____ Data section

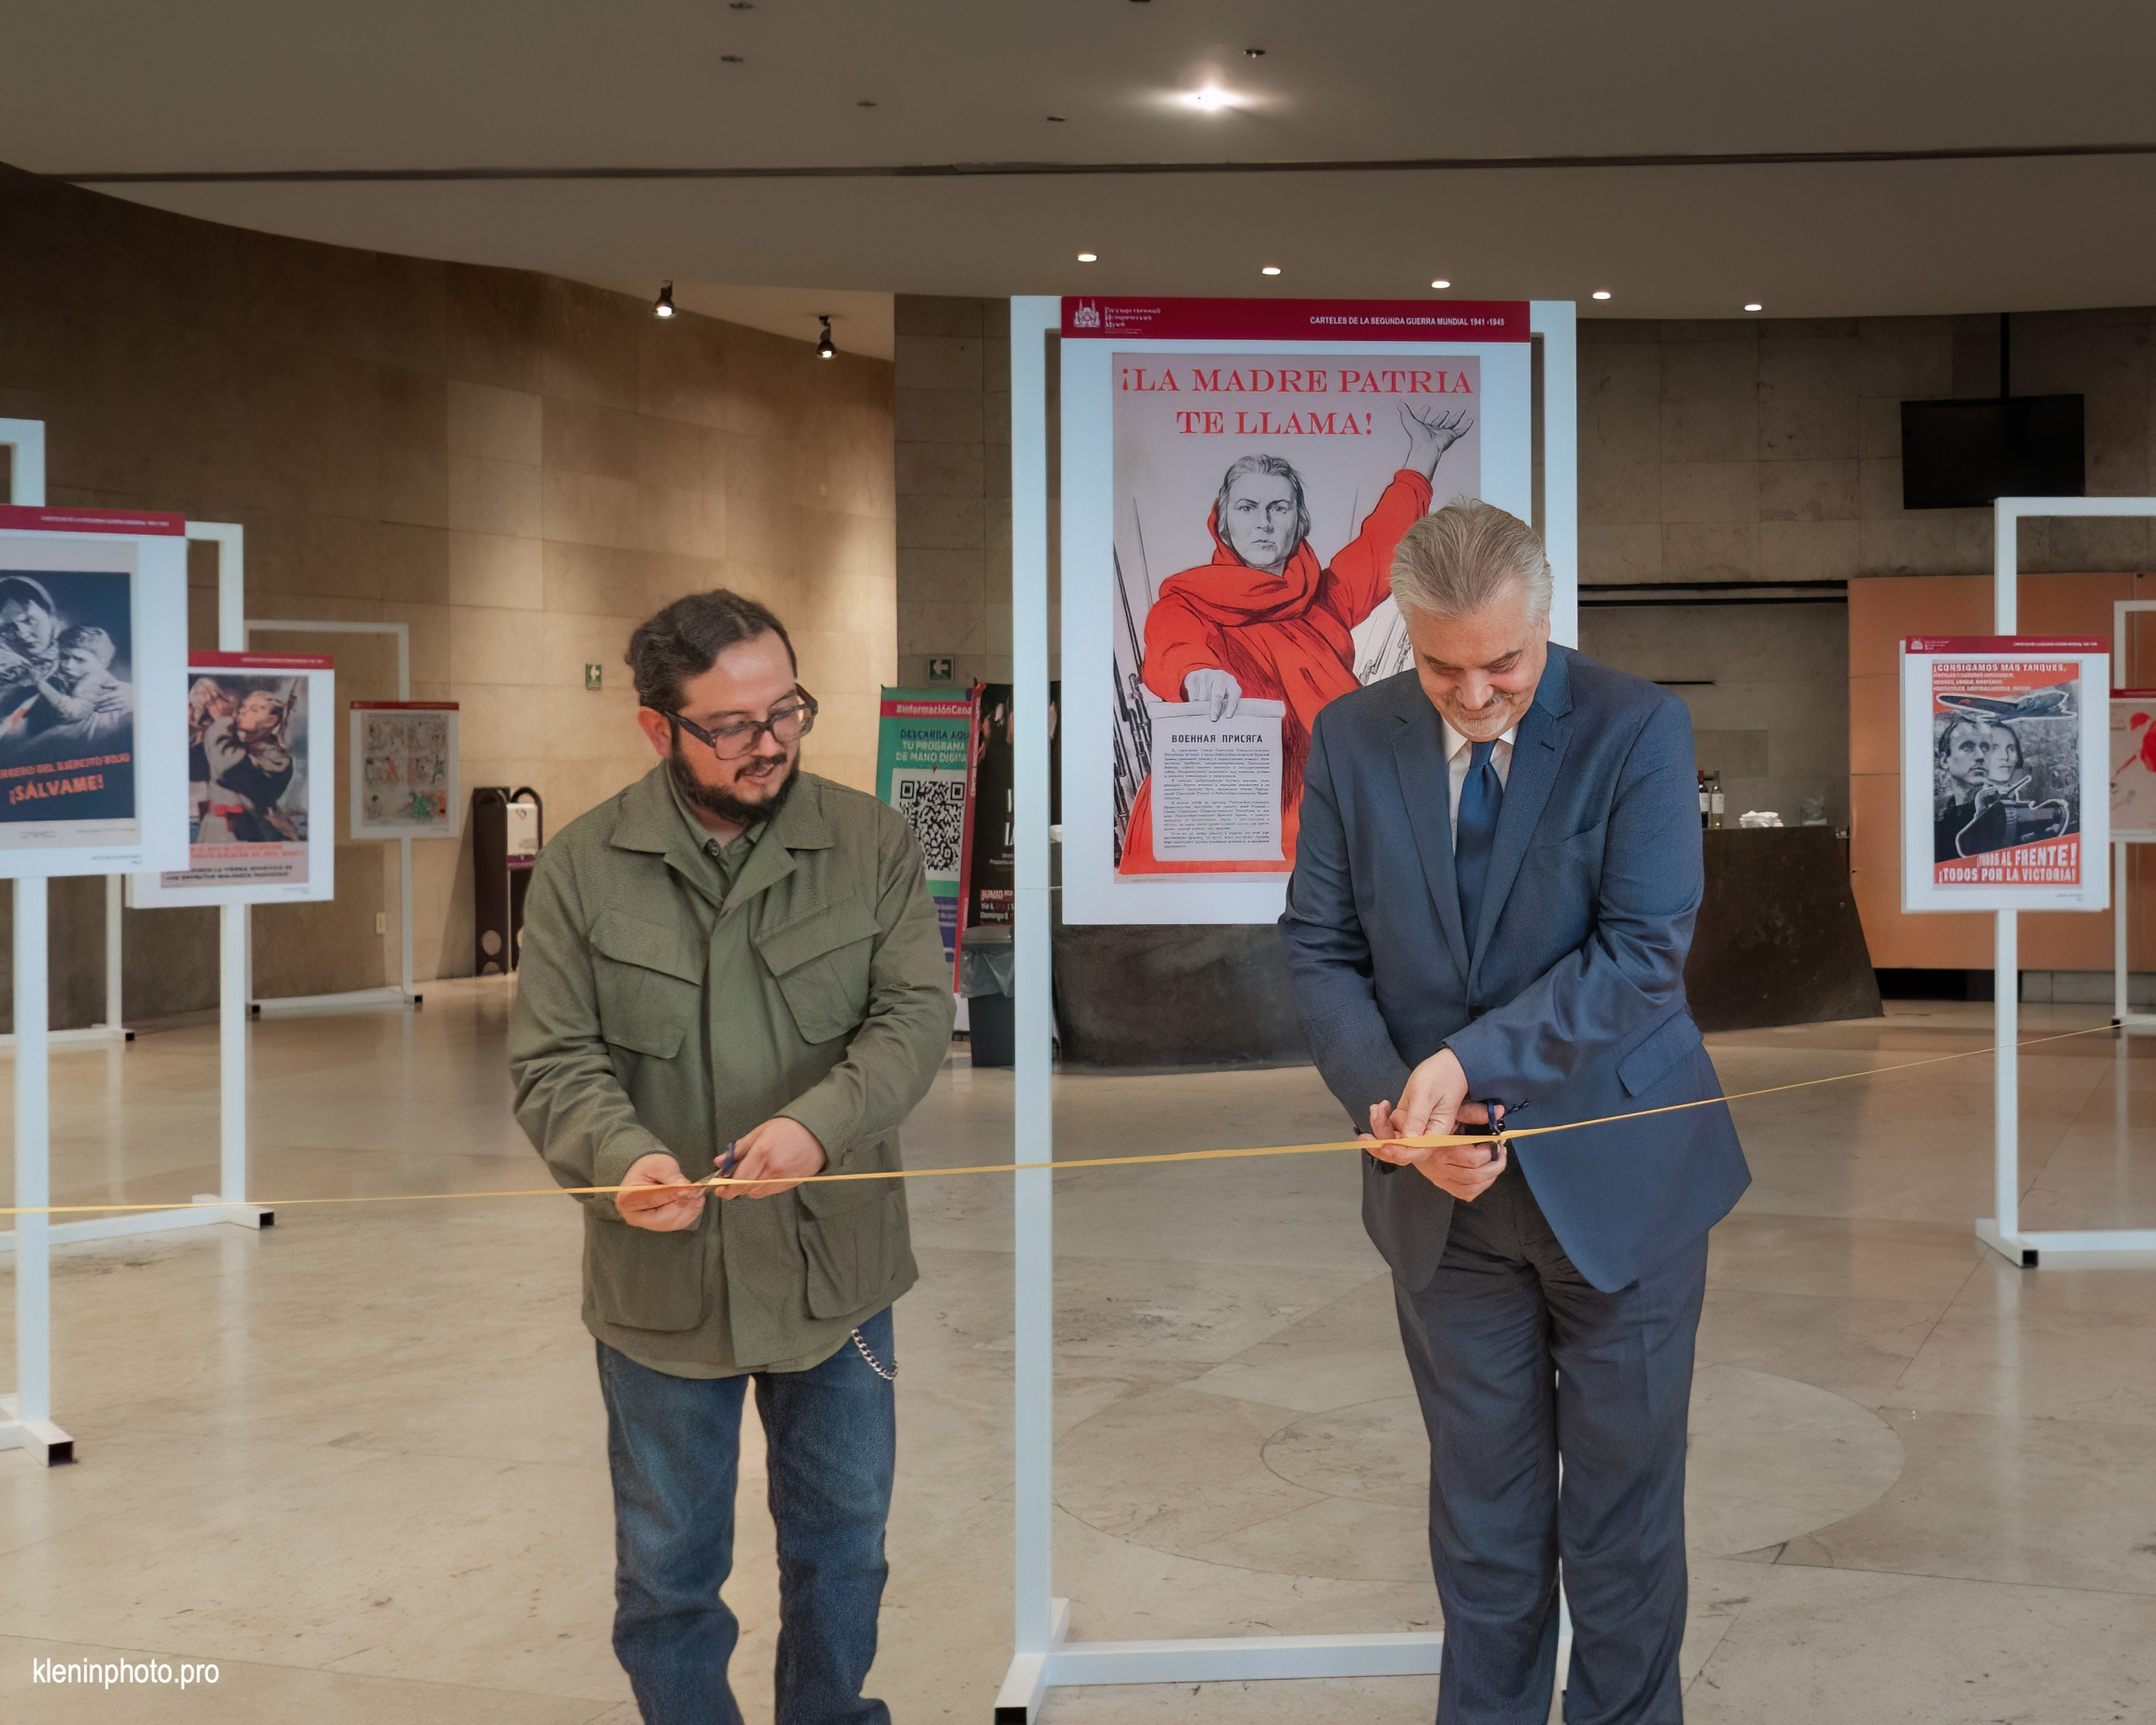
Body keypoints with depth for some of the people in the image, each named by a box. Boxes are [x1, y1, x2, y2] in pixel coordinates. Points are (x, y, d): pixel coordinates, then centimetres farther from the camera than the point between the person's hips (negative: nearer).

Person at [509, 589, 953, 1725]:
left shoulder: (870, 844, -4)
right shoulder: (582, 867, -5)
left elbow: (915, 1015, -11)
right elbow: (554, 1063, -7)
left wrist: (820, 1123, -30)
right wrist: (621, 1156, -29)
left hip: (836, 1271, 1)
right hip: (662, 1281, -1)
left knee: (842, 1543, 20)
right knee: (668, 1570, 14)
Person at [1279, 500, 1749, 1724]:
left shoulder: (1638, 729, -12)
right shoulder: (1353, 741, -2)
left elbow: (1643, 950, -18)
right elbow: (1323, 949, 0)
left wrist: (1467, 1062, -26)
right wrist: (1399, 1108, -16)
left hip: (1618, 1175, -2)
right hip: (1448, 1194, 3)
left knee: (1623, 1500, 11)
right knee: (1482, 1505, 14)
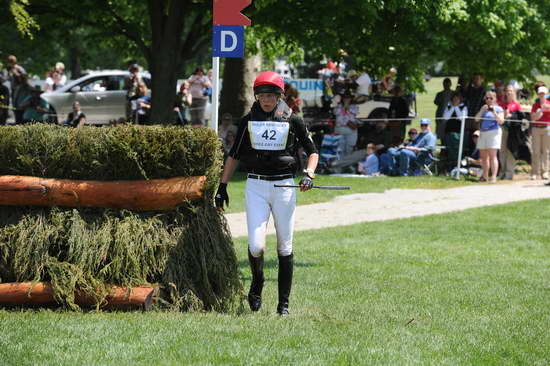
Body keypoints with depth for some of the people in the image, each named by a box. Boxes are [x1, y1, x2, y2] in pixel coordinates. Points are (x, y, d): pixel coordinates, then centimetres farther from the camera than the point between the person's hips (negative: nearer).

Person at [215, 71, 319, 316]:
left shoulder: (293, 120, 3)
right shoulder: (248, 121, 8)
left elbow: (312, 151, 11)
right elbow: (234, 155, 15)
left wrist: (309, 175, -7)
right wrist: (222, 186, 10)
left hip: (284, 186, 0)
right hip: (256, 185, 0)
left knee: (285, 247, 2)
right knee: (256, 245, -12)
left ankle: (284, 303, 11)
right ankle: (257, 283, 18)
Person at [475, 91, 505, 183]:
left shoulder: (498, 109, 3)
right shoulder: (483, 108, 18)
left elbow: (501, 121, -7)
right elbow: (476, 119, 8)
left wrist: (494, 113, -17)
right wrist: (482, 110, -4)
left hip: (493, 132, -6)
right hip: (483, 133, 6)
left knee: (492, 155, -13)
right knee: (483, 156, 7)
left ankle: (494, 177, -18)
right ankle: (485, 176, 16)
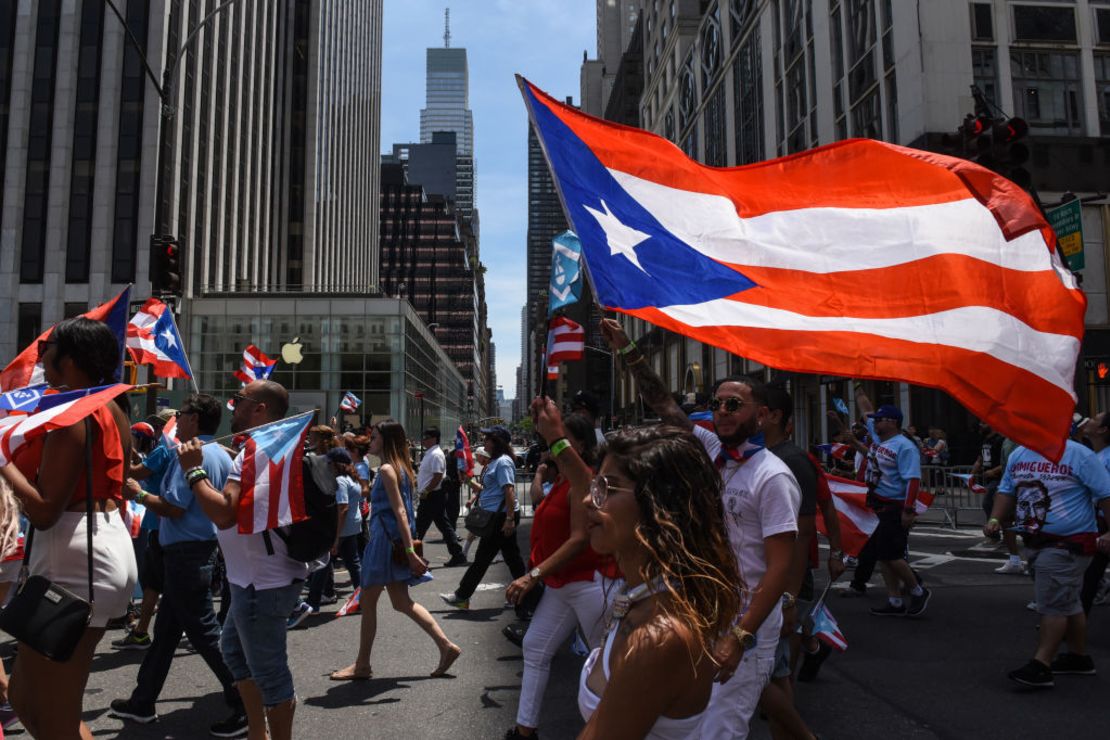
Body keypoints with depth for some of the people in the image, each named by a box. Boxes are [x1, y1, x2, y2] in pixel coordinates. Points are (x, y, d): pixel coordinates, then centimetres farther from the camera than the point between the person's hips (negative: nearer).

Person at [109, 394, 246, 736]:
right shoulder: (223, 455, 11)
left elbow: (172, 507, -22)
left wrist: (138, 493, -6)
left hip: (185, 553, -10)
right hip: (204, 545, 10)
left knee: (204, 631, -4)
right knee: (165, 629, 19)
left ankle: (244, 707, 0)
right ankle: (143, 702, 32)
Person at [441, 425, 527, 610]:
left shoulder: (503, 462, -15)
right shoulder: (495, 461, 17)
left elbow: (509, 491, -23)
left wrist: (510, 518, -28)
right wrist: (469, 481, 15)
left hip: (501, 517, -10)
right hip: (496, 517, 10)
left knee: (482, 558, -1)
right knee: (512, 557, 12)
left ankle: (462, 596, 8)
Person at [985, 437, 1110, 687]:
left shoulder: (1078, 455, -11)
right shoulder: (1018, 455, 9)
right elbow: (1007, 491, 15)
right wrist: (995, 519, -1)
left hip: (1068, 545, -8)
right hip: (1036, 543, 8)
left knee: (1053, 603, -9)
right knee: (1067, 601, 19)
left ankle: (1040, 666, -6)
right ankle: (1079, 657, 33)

________

## Task details
Copy all of the records above line for line, and leave out the pictures.

## Answer below
Body keypoints with depth for some of the people in the image, each named by a box. Boxes are [x1, y1, x2, y2] in pixel coordinates. Points are (x, y, d): pixel coordinates, then centimetres farther from the camera than the point between the person's hips (negative: nearer).

Person at [509, 589, 953, 1725]:
left shoulder: (870, 844, -4)
right shoulder: (582, 867, -5)
left elbow: (915, 1015, -11)
right elbow: (554, 1063, -7)
left wrist: (820, 1123, -30)
right wrist: (621, 1156, -29)
left hip: (836, 1271, 1)
right hip: (662, 1281, -1)
left knee: (842, 1543, 20)
right knee: (668, 1570, 14)
Person at [1279, 500, 1749, 1724]:
left shoulder: (1638, 729, -12)
right shoulder: (1353, 741, -2)
left elbow: (1643, 950, -18)
right elbow: (1323, 949, 0)
left wrist: (1467, 1062, -26)
right wrist: (1399, 1108, -16)
left hip: (1618, 1175, -2)
right hip: (1448, 1194, 3)
left knee: (1623, 1500, 11)
right knee: (1482, 1505, 14)
Body keypoints with depth for some of the people in the image, each named by a box. Boxes are [x1, y1, x2, y2] in pixel coordinates. Points are (x, y, d): pixel coordinates, then centimetres farther from the camera than the point between the person's hips (negative: nearer).

Person at [215, 71, 319, 316]:
left shoulder: (293, 120, 3)
right shoulder: (248, 121, 8)
left elbow: (312, 151, 11)
right elbow: (234, 155, 15)
left wrist: (309, 175, -7)
right wrist: (222, 186, 10)
left hip: (284, 186, 0)
right hip: (256, 185, 0)
left knee: (285, 247, 2)
right knee: (256, 245, -12)
left ankle: (284, 303, 11)
right ankle: (257, 283, 18)
Person at [475, 91, 505, 183]:
left shoulder: (498, 109, 3)
right shoulder: (483, 108, 18)
left elbow: (501, 121, -7)
right elbow: (476, 119, 8)
left wrist: (494, 113, -17)
right wrist: (482, 110, -4)
left hip: (493, 132, -6)
right hip: (483, 133, 6)
left knee: (492, 155, -13)
right knee: (483, 156, 7)
left ankle: (494, 177, -18)
right ankle: (485, 176, 16)
Body keypoints with depth for some of the people in the image, each named by a box. Boxes are [x1, y1, x2, y2] in pixel coordinates. Points are (x, y, d): pixel coordinates, then centimetres farther from the camera than the point between the person's hips (negative: nearer).

Person at [109, 394, 246, 736]:
right shoulder: (223, 455, 11)
left elbow: (172, 507, -22)
left wrist: (138, 493, -6)
left hip: (185, 553, -10)
right hip: (204, 545, 10)
left knee: (204, 631, -4)
right knee: (165, 629, 19)
left ankle: (244, 707, 0)
right ankle: (143, 702, 32)
Person at [441, 425, 527, 610]:
left shoulder: (503, 462, -15)
right shoulder: (495, 461, 17)
left elbow: (509, 491, -23)
left wrist: (510, 518, -28)
right wrist: (469, 481, 15)
left hip: (501, 517, -10)
right hip: (496, 517, 10)
left knee: (482, 558, -1)
right knee: (512, 557, 12)
left ankle: (462, 596, 8)
Person at [985, 437, 1110, 687]:
left shoulder: (1078, 455, -11)
right shoulder: (1018, 455, 9)
right elbow: (1007, 491, 15)
right wrist: (995, 519, -1)
left hip: (1068, 545, -8)
right hip: (1036, 543, 8)
left knee: (1053, 603, -9)
right knee: (1067, 601, 19)
left ankle: (1040, 666, -6)
right ankle: (1079, 657, 33)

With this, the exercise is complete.